Die außergerichtlichen Kosten des Klägers trägt der Beklagte.
Die Sprungrevision wird zugelassen.
Tatbestand:
Der Kläger begehrt von dem Beklagten die Zahlung eines Zusatzbarbetrages nach den §§ 21 Abs. 3 Satz 4 des Bundessozialhilfegesetzes (BSHG) und § 133 a des Zwölften Buches Sozialgesetzbuch (SGB XII).

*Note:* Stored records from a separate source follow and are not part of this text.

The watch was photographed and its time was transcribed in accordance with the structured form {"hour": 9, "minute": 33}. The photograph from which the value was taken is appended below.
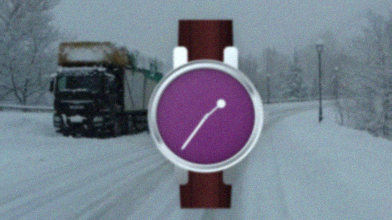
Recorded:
{"hour": 1, "minute": 36}
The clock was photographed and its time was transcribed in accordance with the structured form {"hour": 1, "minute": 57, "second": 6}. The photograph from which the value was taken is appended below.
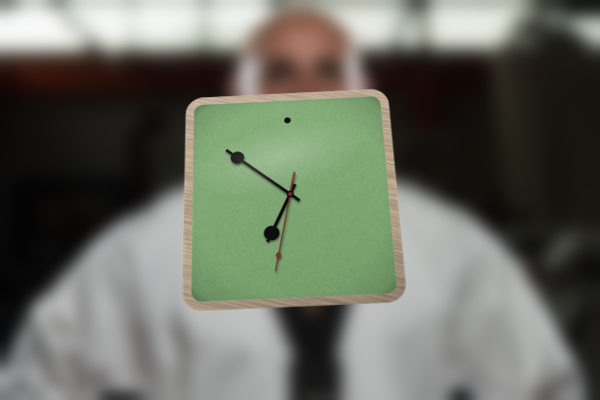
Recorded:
{"hour": 6, "minute": 51, "second": 32}
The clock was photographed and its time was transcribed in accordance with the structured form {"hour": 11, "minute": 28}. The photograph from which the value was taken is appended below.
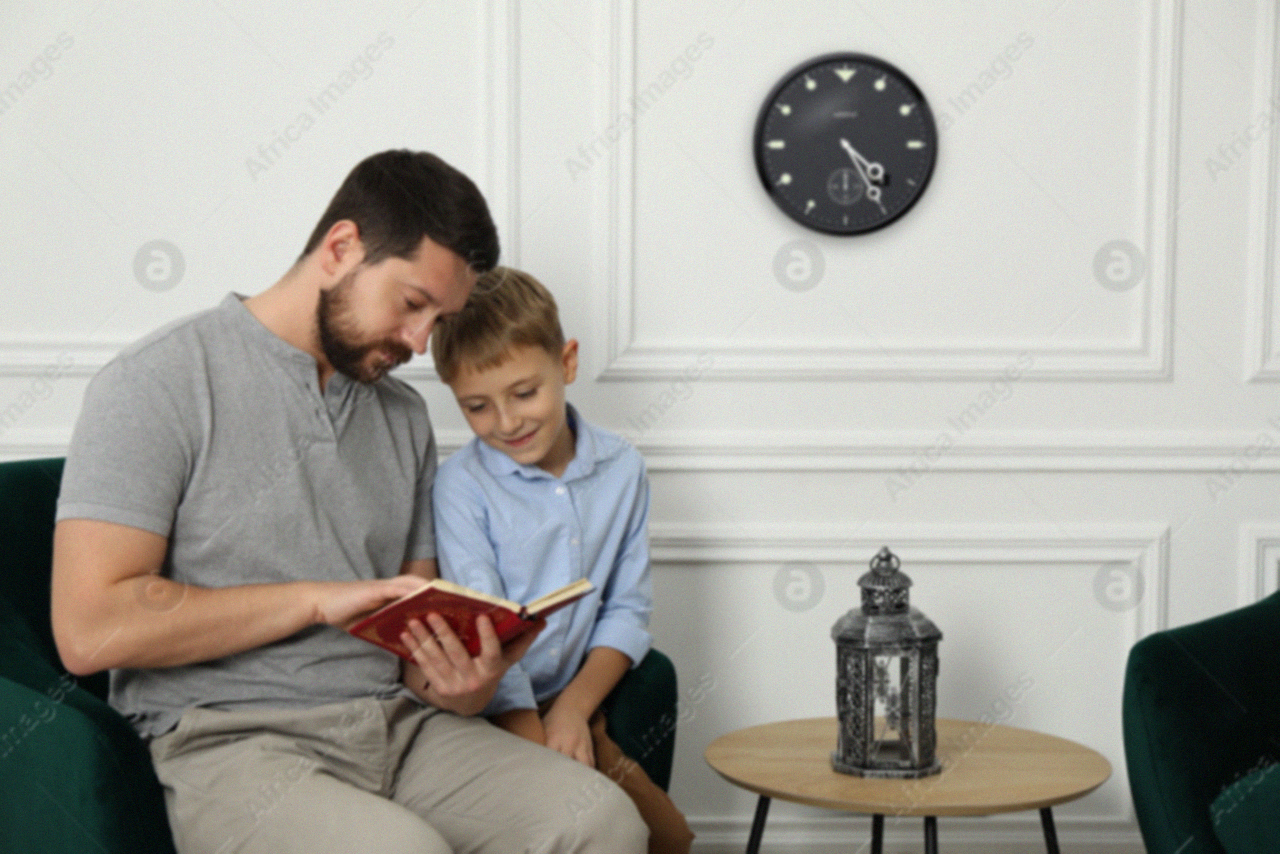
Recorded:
{"hour": 4, "minute": 25}
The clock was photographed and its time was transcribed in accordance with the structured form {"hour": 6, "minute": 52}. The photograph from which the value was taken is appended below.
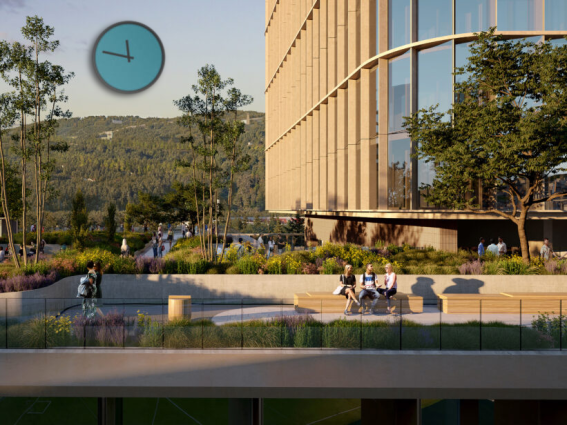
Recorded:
{"hour": 11, "minute": 47}
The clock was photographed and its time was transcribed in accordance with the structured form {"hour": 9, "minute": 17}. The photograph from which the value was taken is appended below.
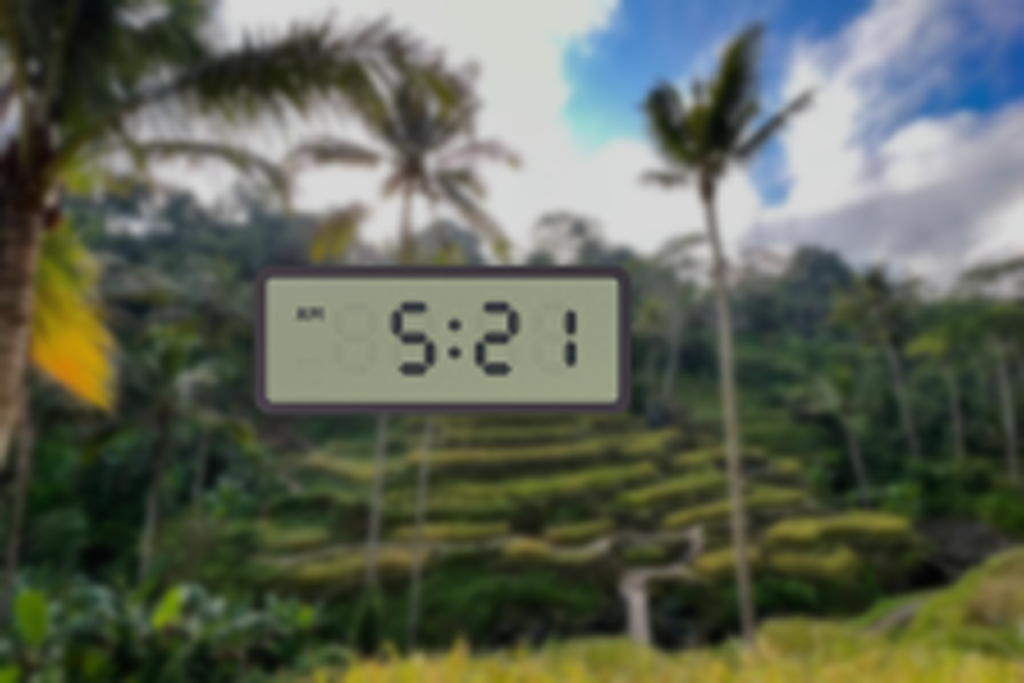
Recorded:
{"hour": 5, "minute": 21}
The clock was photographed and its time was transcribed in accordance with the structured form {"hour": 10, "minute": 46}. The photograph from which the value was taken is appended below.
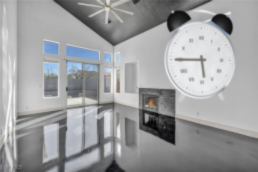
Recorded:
{"hour": 5, "minute": 45}
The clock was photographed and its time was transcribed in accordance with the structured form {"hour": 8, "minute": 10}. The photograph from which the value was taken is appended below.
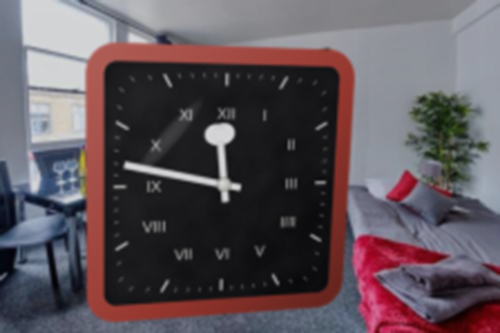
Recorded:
{"hour": 11, "minute": 47}
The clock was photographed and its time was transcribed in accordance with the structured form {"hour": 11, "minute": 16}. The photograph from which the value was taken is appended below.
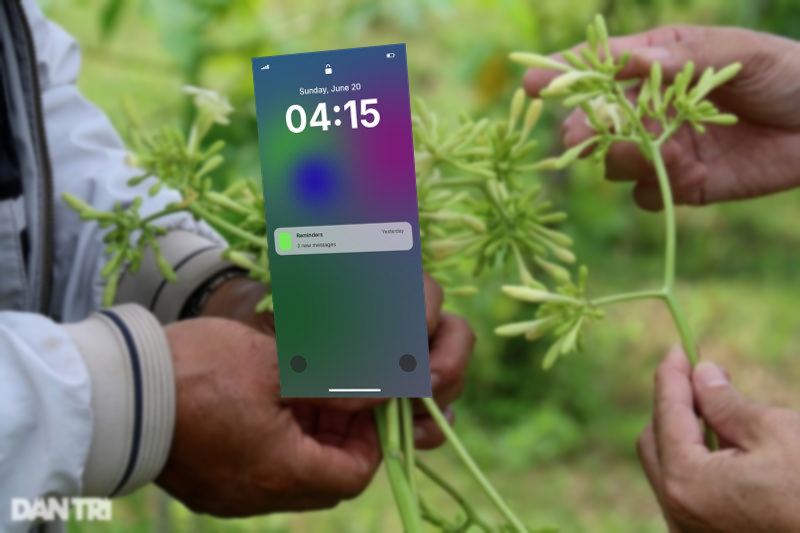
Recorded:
{"hour": 4, "minute": 15}
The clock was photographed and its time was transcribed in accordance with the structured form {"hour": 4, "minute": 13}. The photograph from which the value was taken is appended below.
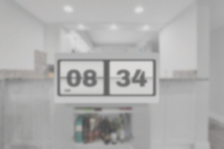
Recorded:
{"hour": 8, "minute": 34}
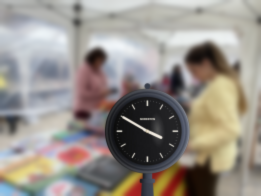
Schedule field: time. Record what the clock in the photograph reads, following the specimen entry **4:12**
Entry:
**3:50**
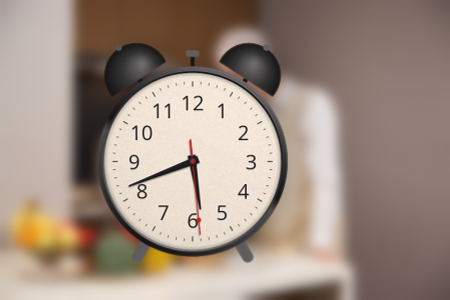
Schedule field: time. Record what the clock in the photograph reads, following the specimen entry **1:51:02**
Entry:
**5:41:29**
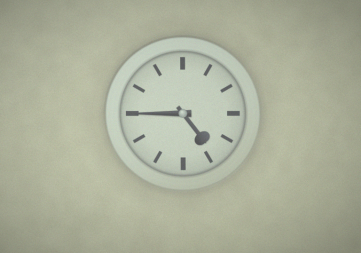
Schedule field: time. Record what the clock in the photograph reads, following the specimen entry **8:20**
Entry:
**4:45**
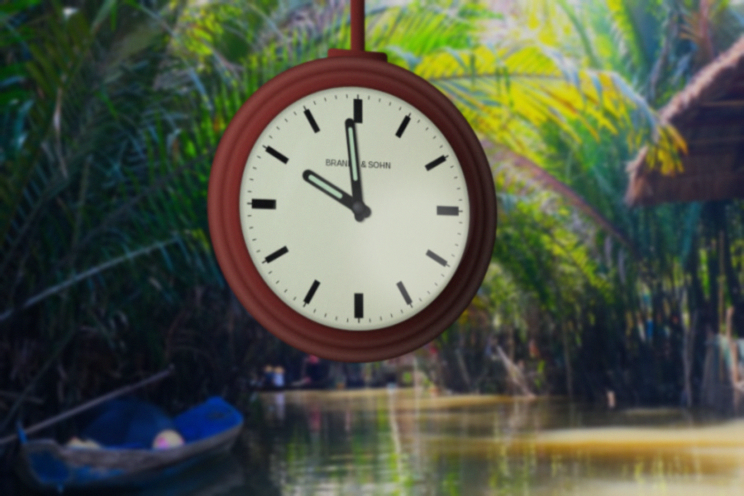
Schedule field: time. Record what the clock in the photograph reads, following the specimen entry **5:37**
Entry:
**9:59**
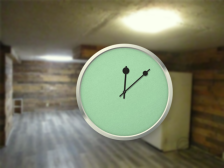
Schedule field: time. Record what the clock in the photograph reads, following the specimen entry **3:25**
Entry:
**12:08**
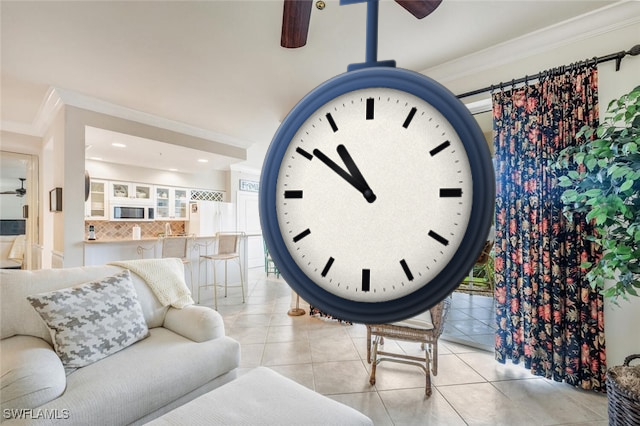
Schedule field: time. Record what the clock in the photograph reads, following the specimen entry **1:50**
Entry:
**10:51**
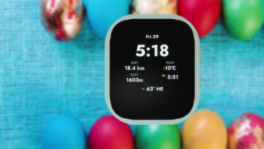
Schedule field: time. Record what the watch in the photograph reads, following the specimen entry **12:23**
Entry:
**5:18**
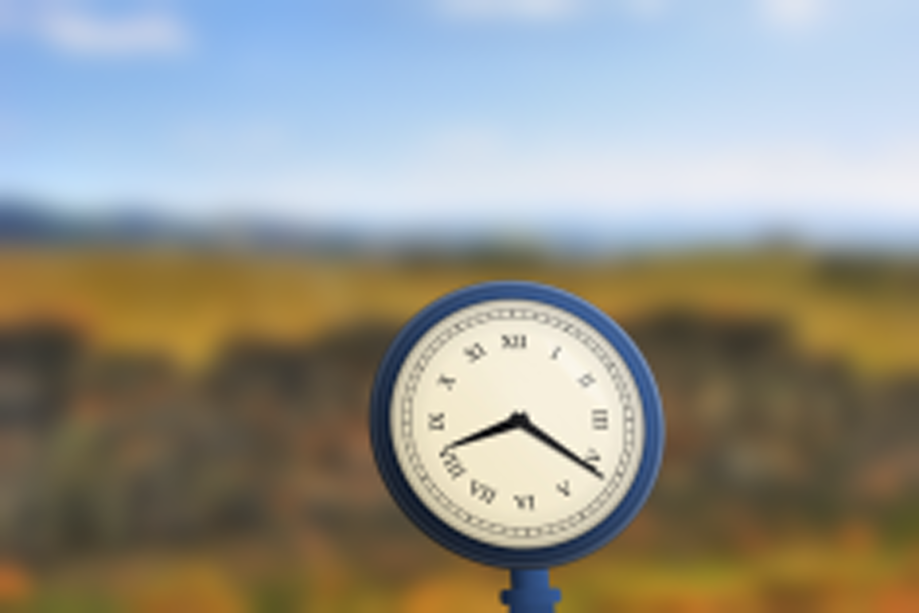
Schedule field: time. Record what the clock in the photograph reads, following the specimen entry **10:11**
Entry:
**8:21**
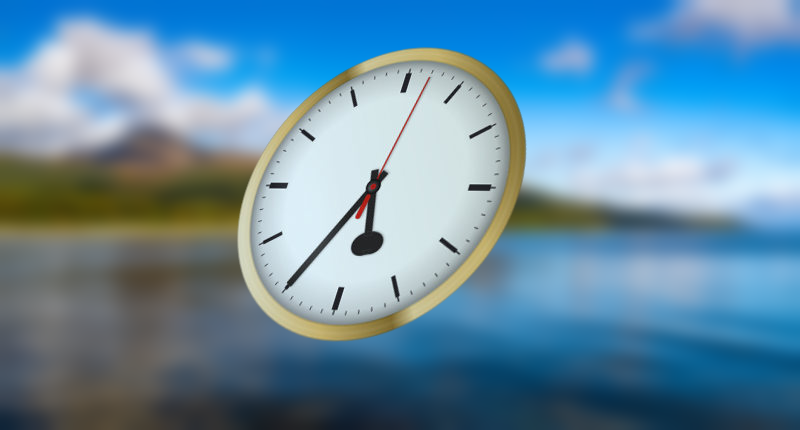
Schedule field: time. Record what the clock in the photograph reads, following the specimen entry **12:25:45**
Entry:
**5:35:02**
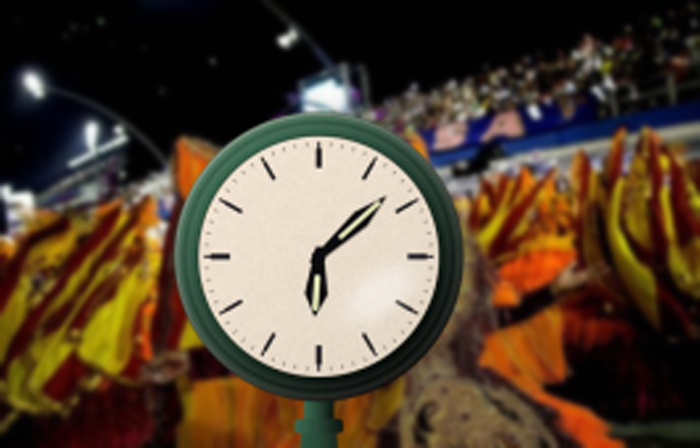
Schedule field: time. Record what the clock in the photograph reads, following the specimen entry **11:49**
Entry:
**6:08**
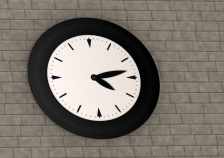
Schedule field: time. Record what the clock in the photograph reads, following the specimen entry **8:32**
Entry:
**4:13**
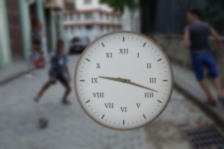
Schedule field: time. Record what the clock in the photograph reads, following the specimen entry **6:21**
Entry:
**9:18**
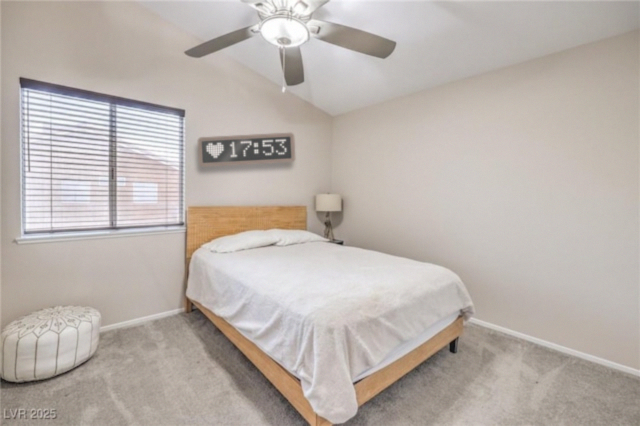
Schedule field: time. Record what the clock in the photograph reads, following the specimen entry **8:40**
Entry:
**17:53**
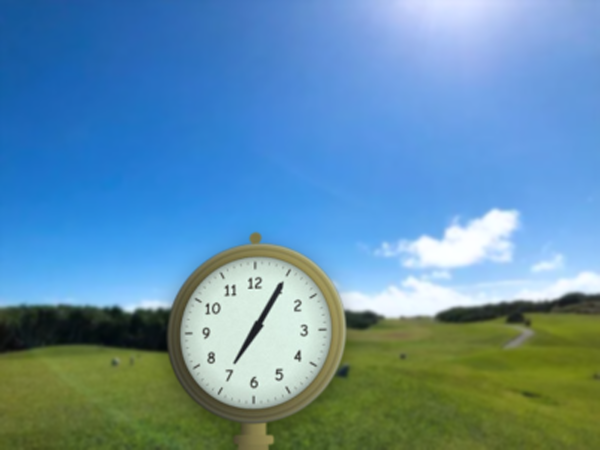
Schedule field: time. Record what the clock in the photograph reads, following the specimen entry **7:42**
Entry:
**7:05**
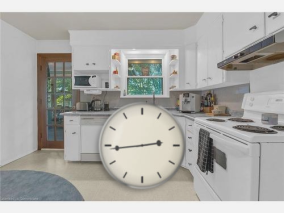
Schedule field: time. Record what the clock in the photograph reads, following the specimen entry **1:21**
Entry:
**2:44**
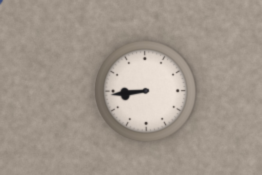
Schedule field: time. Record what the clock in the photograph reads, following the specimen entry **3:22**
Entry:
**8:44**
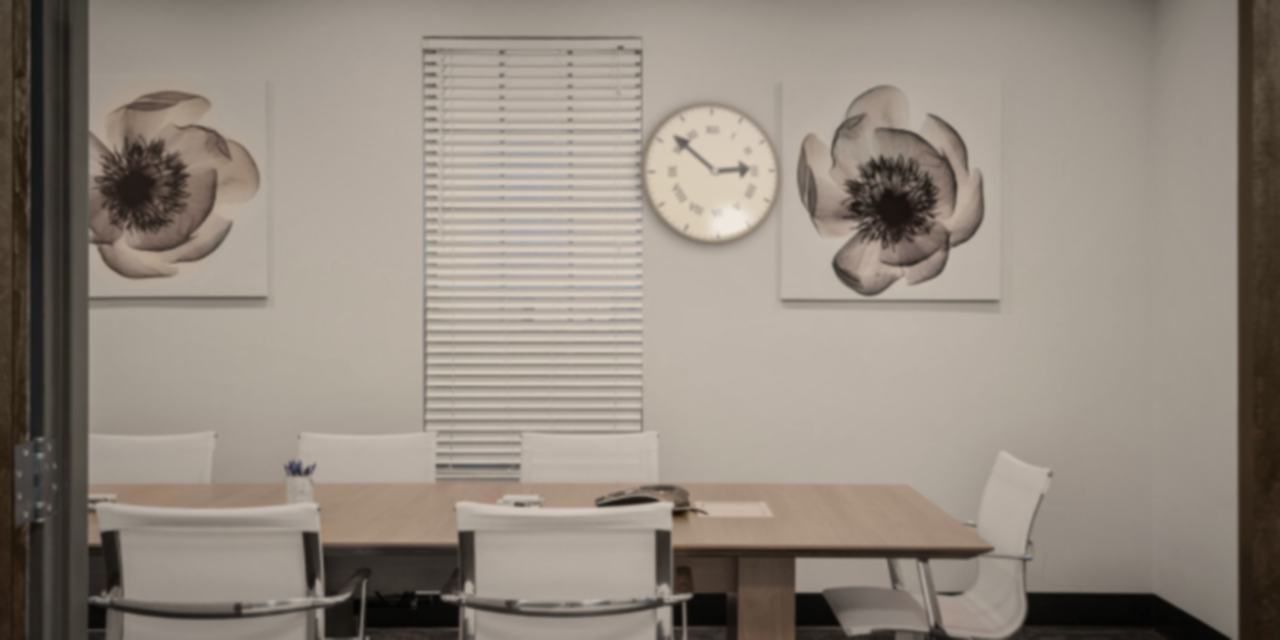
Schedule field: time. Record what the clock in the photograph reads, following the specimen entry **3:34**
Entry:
**2:52**
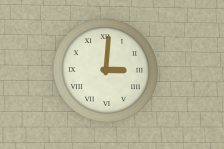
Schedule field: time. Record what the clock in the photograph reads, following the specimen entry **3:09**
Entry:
**3:01**
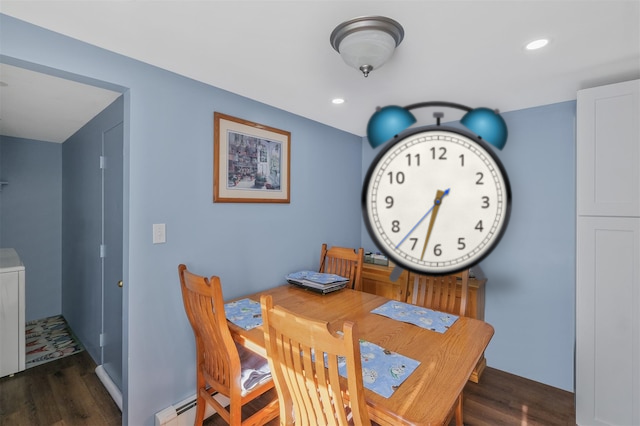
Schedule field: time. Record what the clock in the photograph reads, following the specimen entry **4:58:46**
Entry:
**6:32:37**
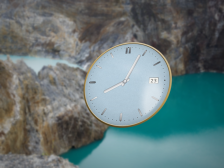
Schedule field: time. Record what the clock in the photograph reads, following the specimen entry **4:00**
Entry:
**8:04**
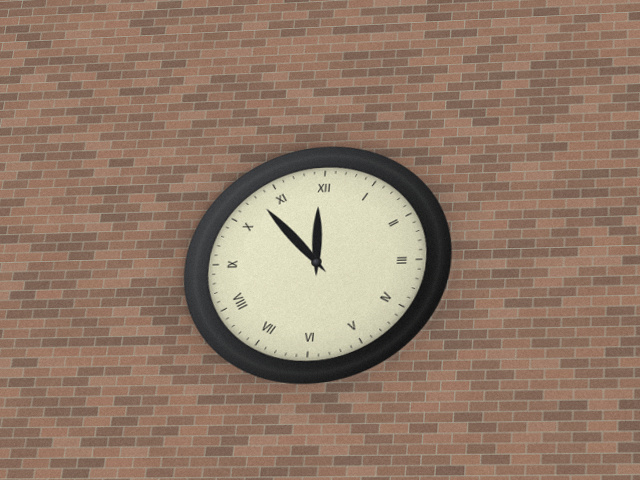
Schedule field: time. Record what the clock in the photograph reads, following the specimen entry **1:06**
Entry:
**11:53**
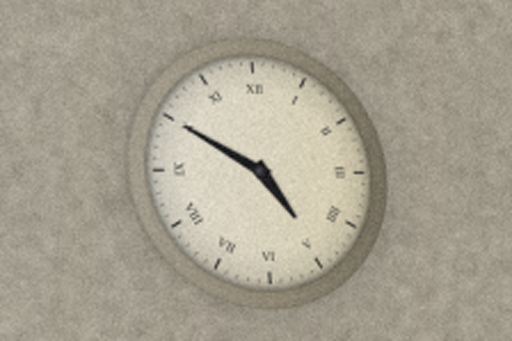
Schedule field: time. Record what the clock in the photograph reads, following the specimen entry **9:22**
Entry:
**4:50**
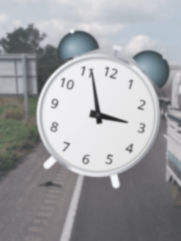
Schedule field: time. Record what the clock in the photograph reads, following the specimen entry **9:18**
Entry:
**2:56**
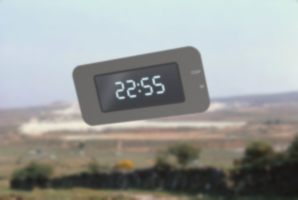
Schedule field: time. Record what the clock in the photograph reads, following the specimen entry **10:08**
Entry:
**22:55**
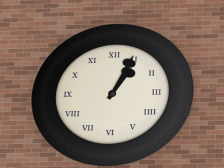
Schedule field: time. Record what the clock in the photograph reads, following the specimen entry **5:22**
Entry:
**1:04**
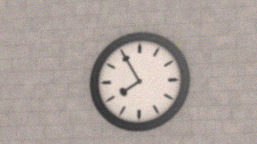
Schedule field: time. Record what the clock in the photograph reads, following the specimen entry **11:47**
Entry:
**7:55**
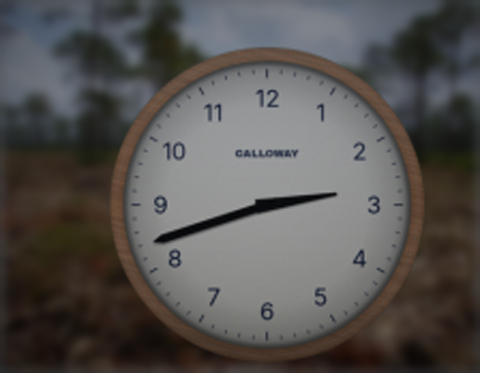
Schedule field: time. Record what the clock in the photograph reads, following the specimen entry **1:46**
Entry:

Am 30. Juni 2004 beantragte der Kläger, vertreten durch seinen Betreuer, gegenüber dem Beklagten Sozialhilfe durch die Gewährung von Hilfe in besonderen Lebenslagen. Dem Formular lag ein Antrag auf Eingliederungshilfe nach §§ 39 ff. BSHG des Therapiezentrums R. -Fachklinik für Abhängigkeitserkrankungen- vom 12. Mai 2004 bei, aus dem sich ergibt, dass es sich bei dem Kläger um einen seelisch nicht nur vorübergehend wesentlich Behinderten oder von einer solchen Behinderung Bedrohten handelt, für den eine vollstationäre Unterbringung in einem sozialtherapeutischen Wohnheim vorgeschlagen wurde.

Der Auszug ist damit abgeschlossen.